大きさは数mm程度と小さい。素材は、テフロンやガラスが基本[4]。ガラス棒で攪拌できない時などに代用品として使われることも多く、デジタル温度計を平底試験管の中に入れている凝固点降下度の測定実験などに使われる[5]。
構造
外側にポリテトラフルオロエチレン(PTFE、テフロン)やガラスがあり、その中に(外側がガラスの場合はPTFEと)回転させるための磁石が入っている。
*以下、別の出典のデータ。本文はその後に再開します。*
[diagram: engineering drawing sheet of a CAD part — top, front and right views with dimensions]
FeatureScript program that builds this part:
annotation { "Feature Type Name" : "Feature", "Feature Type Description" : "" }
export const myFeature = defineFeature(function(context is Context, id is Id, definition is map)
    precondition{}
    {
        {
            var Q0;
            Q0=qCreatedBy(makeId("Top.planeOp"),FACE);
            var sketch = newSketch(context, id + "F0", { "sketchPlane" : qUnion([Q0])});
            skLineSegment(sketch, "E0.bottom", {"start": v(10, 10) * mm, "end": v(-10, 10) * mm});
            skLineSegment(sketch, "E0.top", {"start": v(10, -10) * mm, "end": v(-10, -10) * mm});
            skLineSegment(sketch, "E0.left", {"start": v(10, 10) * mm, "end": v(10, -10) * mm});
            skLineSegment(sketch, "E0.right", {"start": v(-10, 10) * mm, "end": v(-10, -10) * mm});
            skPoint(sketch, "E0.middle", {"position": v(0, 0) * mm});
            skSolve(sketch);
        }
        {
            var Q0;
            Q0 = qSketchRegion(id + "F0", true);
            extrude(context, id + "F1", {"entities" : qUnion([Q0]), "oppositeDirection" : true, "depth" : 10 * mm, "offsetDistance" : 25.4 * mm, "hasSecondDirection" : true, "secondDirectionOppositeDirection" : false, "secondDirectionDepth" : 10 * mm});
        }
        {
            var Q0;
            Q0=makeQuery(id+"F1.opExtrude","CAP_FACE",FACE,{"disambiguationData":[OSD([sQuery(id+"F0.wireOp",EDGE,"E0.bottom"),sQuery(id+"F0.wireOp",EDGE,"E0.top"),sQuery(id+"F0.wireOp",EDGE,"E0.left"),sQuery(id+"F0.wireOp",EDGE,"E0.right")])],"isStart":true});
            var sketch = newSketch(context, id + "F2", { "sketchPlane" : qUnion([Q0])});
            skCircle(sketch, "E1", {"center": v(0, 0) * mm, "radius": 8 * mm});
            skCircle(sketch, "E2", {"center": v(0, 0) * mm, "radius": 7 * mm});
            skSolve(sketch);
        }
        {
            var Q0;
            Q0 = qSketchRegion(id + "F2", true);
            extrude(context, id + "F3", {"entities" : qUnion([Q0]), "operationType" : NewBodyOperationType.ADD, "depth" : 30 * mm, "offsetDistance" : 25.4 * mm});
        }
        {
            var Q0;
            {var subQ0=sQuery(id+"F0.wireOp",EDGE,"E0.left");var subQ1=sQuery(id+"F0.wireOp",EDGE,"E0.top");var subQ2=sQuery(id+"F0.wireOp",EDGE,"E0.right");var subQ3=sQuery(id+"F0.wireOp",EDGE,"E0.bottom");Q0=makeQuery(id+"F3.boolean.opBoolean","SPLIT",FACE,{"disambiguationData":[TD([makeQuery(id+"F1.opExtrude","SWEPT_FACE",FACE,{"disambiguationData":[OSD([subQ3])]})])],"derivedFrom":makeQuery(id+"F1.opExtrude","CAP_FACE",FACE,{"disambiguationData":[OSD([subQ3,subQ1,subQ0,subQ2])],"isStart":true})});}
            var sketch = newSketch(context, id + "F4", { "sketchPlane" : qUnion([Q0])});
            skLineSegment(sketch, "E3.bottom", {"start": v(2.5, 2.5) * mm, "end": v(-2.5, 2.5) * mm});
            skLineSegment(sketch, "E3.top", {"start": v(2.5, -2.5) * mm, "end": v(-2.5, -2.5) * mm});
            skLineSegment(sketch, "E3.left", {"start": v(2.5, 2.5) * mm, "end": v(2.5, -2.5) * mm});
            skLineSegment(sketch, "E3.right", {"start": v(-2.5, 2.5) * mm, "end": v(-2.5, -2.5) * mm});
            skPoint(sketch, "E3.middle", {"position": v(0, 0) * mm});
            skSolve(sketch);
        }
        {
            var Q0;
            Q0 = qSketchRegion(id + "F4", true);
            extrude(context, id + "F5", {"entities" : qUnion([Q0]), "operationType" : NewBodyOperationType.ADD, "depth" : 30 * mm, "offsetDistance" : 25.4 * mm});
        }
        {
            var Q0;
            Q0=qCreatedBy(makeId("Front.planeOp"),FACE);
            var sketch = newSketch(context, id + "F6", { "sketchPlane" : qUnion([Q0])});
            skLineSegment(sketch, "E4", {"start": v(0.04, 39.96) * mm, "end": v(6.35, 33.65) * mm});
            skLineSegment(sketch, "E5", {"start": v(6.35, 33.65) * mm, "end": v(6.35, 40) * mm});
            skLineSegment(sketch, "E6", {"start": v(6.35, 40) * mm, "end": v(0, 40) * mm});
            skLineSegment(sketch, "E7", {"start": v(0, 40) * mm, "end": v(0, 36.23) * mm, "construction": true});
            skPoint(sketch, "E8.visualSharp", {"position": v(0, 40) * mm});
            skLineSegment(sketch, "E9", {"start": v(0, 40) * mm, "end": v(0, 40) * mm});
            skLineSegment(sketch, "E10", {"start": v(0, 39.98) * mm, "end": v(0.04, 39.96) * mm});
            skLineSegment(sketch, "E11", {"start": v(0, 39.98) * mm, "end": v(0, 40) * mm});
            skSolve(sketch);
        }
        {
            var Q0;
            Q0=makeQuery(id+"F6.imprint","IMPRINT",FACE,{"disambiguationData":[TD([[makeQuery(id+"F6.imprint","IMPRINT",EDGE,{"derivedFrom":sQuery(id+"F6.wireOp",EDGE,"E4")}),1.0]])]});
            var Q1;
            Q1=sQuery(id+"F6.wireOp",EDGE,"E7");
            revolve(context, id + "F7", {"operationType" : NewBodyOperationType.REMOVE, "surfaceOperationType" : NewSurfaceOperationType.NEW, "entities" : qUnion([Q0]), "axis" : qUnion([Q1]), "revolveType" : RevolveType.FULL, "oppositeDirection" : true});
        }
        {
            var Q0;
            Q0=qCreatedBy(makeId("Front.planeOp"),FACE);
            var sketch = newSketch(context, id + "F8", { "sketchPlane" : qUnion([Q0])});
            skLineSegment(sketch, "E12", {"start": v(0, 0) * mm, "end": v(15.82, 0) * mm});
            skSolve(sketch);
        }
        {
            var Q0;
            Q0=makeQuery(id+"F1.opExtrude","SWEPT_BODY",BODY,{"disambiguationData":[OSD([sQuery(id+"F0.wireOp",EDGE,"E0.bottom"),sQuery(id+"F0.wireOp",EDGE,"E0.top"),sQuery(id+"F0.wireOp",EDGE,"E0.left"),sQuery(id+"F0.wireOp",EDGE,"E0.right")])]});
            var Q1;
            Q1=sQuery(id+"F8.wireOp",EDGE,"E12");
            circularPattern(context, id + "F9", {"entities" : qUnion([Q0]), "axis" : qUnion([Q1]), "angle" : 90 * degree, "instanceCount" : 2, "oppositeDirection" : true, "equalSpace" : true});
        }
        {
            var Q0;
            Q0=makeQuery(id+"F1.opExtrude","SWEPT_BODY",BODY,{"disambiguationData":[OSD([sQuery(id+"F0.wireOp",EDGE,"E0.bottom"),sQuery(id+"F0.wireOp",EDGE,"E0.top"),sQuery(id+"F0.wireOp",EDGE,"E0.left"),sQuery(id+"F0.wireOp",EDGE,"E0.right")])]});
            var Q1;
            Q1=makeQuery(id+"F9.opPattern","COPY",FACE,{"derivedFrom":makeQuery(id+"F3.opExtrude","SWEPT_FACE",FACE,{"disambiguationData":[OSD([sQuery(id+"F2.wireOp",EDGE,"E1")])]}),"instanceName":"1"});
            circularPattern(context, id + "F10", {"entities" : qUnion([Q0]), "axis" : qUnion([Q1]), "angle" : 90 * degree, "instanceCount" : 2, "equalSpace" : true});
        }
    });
他にも、ポリフッ化ビニリデンなどのフッ素樹脂、芳香族ポリエーテルケトン、ホウケイ酸ガラスが使われる場合がある[6]。
耐熱性
耐熱性はフッ素樹脂であれば、240–250 °Cほどである[7]。
用途
実験
凝固点降下度の測定実験の他に、以下の実験でも使われる。
- 低脂肪スプレッドの解乳化[8]
- 反応速度差を用いるアスコルビン酸とグルタチオンのフローインジェクション吸光光度同時定量[9]
- 一般的な化学反応
- 鈴木・宮浦カップリングといった金属触媒を使用する反応では、わずかに攪拌子が(残留金属により)汚染されているだけでも反応に大きな影響があることが指摘された[10]。
- アルデヒドを用いた銀鏡反応実験[11]
滅菌方法
実験後の滅菌方法は、大きく2つに分けられる。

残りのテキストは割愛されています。